There's so much to read. It's impossible to keep up. So, sometimes you just have to rely on serendipity to get you through.
This evening, preparing the paper trash for tomorrow's pickup, I finally got around to looking at Friday's Wall Street Journal. And what do I see, but this classic WSJ quad-headline:
Shelf Life
Quest for Best Seller
Creates a Pileup
Of Returned BooksHoping for a 'Da Vinci Code,'
Publishers Flood Stores;
An Industry 'Gone Mad'A Trip to the 'Sad' Warehouse
Wow.
And here are the opening paragraphs:
There are two Time Warner Book Group warehouses on the outskirts of Indianapolis. Although separated by only an eighth of a mile, between them stretches a gulf of disappointment.

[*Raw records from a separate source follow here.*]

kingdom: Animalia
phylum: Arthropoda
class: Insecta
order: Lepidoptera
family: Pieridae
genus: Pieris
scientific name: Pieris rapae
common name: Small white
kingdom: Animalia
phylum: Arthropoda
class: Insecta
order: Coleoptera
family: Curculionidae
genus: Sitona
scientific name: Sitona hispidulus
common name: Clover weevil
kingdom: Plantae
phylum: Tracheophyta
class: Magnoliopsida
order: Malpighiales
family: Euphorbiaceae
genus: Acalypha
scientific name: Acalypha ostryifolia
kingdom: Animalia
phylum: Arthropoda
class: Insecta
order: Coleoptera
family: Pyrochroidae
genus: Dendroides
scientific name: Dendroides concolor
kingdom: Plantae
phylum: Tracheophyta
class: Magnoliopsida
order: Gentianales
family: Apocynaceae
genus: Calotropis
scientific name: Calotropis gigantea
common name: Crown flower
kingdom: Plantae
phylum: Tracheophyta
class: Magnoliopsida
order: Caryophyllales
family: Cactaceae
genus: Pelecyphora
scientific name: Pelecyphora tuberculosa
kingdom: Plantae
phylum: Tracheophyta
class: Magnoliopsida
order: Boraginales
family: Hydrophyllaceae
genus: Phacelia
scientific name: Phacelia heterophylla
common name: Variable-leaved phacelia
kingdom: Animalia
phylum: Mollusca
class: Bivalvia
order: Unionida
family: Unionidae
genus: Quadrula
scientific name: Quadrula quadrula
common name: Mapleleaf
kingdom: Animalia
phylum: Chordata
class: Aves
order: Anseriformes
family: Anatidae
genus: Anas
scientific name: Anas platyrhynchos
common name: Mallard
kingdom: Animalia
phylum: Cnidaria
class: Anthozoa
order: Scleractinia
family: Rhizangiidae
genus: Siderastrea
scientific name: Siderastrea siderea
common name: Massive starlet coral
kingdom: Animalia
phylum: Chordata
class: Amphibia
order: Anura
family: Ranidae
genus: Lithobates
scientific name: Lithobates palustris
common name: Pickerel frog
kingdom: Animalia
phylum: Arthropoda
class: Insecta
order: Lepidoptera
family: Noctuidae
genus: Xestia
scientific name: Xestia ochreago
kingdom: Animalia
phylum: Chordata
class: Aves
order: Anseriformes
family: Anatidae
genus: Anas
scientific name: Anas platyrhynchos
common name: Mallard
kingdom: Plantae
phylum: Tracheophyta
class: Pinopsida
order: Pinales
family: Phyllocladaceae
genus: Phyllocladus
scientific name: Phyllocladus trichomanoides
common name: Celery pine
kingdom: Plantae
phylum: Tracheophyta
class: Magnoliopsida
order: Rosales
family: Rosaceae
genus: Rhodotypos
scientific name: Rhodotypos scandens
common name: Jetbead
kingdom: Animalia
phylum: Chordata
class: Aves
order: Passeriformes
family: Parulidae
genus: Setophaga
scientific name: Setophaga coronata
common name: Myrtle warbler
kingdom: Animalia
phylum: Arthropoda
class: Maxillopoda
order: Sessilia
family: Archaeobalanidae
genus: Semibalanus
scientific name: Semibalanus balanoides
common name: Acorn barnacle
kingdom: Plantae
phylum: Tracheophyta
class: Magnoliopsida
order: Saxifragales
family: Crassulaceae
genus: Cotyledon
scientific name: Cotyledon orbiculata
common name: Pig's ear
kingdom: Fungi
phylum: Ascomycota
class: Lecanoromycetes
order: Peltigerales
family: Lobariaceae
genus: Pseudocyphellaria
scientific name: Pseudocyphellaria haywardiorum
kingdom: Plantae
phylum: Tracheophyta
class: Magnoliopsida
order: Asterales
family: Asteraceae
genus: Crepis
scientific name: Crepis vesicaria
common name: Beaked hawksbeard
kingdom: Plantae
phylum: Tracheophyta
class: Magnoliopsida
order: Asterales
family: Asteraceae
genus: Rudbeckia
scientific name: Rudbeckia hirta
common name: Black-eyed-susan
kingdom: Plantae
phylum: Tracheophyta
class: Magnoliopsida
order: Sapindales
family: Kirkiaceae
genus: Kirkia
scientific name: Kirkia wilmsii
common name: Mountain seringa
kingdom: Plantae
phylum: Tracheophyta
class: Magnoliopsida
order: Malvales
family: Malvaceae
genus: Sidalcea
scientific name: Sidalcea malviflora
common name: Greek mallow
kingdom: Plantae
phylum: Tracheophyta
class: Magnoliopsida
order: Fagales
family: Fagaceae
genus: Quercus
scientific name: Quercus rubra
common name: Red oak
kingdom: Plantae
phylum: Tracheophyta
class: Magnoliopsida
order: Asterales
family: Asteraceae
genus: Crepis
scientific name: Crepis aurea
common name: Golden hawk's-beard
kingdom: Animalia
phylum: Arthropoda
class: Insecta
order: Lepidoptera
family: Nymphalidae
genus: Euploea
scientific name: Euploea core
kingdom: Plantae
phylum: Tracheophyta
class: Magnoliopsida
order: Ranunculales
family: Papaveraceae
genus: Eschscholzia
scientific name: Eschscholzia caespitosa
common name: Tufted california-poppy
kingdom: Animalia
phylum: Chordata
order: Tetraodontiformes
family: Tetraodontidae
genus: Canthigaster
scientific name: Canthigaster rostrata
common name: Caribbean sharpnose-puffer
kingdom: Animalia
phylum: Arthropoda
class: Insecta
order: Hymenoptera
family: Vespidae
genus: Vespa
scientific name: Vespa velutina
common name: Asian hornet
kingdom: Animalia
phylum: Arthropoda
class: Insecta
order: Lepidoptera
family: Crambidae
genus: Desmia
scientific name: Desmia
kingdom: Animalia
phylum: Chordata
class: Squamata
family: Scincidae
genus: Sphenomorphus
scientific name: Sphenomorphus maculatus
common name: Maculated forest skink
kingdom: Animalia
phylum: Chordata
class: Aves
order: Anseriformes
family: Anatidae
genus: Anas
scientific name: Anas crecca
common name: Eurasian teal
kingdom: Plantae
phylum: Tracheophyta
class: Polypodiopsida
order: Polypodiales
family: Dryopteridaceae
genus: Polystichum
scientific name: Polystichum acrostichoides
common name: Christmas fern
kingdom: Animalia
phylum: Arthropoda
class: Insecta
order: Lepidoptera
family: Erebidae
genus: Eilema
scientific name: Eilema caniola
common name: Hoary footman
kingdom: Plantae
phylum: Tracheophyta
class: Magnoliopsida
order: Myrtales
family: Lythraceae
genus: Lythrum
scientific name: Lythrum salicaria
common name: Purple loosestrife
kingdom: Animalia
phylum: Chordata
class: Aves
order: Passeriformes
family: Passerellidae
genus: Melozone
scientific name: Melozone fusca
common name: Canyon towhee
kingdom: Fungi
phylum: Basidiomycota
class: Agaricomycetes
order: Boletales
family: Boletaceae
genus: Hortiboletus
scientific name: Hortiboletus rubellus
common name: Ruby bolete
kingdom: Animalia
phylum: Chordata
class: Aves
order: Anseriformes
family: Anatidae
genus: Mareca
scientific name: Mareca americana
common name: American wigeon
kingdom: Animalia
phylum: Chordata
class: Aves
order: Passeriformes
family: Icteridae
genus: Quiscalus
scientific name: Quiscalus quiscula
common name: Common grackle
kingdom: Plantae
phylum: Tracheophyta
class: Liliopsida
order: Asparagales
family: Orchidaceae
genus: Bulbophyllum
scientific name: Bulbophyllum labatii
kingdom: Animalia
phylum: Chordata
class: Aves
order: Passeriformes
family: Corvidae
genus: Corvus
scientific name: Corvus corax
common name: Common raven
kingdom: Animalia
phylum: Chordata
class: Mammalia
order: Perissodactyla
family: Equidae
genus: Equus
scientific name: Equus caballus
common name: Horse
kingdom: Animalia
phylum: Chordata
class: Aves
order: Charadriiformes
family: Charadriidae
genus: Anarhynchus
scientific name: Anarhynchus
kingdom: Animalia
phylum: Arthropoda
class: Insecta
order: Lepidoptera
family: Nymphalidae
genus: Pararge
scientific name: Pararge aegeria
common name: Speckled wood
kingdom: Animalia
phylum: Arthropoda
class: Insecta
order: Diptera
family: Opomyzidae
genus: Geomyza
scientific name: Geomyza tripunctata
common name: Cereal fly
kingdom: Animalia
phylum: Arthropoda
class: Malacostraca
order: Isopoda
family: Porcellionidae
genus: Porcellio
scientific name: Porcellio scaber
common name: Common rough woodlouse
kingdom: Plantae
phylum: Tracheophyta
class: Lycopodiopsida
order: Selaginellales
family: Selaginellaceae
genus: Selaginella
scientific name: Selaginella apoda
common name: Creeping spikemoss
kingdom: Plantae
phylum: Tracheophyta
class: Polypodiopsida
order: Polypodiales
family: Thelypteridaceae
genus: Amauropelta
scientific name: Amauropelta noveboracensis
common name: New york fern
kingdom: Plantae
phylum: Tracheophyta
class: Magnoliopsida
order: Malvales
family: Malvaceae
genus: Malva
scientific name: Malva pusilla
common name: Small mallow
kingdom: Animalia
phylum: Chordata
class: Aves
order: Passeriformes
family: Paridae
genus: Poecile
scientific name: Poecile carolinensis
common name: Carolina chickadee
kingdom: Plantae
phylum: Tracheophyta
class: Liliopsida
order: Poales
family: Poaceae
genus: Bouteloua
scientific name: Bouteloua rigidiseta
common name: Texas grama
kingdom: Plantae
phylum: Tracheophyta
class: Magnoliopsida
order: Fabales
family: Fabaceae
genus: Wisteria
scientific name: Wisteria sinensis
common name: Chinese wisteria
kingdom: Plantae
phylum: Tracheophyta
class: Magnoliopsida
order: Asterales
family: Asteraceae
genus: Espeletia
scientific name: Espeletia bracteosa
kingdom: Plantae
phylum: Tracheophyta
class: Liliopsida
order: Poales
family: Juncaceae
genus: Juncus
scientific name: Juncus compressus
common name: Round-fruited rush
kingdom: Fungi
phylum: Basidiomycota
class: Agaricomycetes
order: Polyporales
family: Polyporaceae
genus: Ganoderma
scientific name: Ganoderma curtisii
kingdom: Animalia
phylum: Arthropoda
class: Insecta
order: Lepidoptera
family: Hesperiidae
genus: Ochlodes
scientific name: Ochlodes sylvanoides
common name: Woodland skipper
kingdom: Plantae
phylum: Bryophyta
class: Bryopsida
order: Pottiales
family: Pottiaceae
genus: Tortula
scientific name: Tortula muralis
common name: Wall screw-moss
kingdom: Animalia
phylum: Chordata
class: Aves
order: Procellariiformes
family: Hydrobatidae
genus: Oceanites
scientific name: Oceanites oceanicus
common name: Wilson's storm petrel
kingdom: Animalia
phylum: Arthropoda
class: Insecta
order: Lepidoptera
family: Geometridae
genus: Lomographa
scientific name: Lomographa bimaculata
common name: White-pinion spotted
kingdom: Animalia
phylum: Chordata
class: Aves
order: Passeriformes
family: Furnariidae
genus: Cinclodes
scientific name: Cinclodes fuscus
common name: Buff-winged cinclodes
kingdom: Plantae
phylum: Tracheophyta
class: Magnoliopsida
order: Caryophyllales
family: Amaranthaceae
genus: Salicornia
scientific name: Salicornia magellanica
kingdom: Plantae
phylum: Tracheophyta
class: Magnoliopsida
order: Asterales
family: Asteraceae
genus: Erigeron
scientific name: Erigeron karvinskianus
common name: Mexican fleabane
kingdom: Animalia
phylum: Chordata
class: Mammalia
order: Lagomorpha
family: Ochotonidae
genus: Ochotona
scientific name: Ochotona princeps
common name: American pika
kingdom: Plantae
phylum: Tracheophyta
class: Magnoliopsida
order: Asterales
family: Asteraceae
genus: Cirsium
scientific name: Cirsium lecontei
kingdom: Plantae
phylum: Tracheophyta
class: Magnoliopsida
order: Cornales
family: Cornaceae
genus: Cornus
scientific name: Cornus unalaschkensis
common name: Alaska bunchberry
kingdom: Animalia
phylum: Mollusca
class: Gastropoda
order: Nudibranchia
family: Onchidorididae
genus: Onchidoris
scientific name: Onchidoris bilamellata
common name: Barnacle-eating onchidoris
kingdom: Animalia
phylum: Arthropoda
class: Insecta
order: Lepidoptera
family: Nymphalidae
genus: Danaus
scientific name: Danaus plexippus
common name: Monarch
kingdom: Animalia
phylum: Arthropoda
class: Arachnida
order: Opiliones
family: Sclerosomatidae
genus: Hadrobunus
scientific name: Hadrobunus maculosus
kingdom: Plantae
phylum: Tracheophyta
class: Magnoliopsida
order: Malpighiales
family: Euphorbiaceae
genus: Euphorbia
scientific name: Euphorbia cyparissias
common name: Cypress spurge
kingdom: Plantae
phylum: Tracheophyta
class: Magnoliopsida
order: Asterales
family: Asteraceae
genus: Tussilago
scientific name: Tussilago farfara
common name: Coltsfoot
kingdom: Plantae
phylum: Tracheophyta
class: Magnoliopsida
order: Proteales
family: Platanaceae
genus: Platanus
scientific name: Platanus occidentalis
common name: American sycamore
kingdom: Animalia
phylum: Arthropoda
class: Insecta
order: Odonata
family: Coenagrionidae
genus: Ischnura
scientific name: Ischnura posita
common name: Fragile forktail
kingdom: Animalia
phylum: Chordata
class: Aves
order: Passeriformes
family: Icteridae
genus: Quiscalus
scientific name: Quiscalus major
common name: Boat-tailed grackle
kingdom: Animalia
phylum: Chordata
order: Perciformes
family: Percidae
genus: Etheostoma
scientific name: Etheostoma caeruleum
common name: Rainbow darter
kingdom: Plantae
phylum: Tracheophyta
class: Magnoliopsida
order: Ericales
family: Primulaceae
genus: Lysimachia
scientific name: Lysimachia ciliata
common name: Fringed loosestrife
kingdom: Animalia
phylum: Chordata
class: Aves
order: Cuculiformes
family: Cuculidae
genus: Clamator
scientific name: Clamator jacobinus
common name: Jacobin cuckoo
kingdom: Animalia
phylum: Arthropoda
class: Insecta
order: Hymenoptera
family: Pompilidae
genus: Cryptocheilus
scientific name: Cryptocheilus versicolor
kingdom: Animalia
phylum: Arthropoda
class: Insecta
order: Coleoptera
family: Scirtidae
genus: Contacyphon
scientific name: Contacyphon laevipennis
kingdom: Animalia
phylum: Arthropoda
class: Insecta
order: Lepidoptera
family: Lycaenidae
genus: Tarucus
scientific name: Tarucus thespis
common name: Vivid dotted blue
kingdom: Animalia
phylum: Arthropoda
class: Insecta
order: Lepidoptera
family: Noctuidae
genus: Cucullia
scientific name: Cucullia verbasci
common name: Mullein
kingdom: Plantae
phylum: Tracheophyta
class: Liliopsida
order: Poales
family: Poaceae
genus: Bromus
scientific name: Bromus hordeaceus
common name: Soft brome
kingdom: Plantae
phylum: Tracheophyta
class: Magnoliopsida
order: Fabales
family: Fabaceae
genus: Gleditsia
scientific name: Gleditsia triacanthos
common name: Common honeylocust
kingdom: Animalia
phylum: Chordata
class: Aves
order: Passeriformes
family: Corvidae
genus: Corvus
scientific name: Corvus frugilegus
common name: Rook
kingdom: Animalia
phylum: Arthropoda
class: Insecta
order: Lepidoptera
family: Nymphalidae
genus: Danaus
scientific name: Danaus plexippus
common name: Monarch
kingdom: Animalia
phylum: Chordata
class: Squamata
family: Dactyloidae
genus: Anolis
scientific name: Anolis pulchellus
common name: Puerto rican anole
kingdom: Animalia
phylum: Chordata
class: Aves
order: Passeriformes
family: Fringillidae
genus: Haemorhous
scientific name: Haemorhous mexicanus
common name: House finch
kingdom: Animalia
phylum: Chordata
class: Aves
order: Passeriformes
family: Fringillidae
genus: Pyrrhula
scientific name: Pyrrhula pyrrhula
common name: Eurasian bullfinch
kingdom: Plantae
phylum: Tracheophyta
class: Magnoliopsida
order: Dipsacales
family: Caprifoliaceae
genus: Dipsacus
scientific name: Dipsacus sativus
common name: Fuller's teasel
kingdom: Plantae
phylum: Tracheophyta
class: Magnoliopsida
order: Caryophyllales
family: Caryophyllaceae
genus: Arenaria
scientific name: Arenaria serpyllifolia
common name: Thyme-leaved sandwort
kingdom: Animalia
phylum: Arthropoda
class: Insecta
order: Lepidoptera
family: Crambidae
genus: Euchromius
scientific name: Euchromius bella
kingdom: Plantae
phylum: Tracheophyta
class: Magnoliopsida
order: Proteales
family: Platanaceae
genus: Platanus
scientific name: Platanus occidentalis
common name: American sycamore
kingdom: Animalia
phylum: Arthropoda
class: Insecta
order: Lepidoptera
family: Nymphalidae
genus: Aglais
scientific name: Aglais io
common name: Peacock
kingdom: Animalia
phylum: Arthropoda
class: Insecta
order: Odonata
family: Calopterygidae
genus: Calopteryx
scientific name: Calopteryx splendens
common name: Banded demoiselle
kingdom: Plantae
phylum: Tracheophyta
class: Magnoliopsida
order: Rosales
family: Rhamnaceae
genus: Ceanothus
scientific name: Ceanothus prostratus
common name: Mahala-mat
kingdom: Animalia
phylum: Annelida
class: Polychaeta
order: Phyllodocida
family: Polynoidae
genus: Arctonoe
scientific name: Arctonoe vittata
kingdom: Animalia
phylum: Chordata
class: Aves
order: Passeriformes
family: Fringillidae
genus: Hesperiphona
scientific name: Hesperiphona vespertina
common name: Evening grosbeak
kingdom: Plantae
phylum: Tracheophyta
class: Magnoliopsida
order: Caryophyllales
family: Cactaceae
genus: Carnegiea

One building, dubbed the "happy warehouse" by one publishing executive, is filled with about 60 million hardcover books and paperbacks waiting to be distributed to stores across the U.S. The other is the "sad" warehouse. Piled high are some of the 20 million books returned every year by retailers. Many will be resold at cut-rate prices. Two million to four million will have their spines sliced off before being piled into a recycling machine the size of a Dumpster, chewed up and spat out as bales of paper.
Returns are the dark side of the book world, marking not only failed expectations, but the crippling inefficiencies of an antiquated business. It's a problem that's only getting worse. The industry's current economic model pushes publishers to generate a small number of blockbuster hits. But picking winners is a quixotic enterprise, and as publishers ship an ever-increasing number of books to stores, hoping to hit the jackpot every time, stores are sending an ever-increasing number back.
If ever there was a marketplace ripe for a disruptive entrant, book publishing is it.
And, here's one of the industry's scions:
Steve Riggio, CEO of Barnes & Noble, the U.S.'s No. 1 bookstore chain, says he has a solution: He wants Barnes & Noble to start marking down books and selling them on the spot. Customers would relish the bargains, publishers would generate more sales and costs would be cut. He says eliminating returns would "revolutionize the book business and revitalize the book business."
But Mr. Riggio says he can't implement the change by himself, since it's ultimately a decision for publishers. "We'd like to see this practice discontinued," he says. "Any rational business person looking at this practice would think the industry has gone mad."
It reminds me of that great joke about factories in the old Soviet Union. Remember this one?
A Western reporter approaches the superintendant of a Volga auto factory in Minsk and asks him, "what it's like to run this plant?"
"Well," says the plant manager, "we pretend to work and they pretend to pay us!"
It's kinda like that in publishing today, no?
Publishers and bookstores say:
"We pretend to sell books and customers pretend to buy them."
Yup, "an industry gone mad."
No wonder the virtually frictionless long tail looks appealing to self-publishing authors.
How long do we propose to go on like this?



I suspect that as more savvy small presses start doing more with publishing on demand, we will see this change. In other industries, just in time production is taking over, why not publishing?
A good example of this is The Writer's Collective over in Rhode Island. A friend published his book there and has been fairly successful with it.
Another interesting site is lulu.com. I wrote a chapter for Extreme Democracy which is published by them.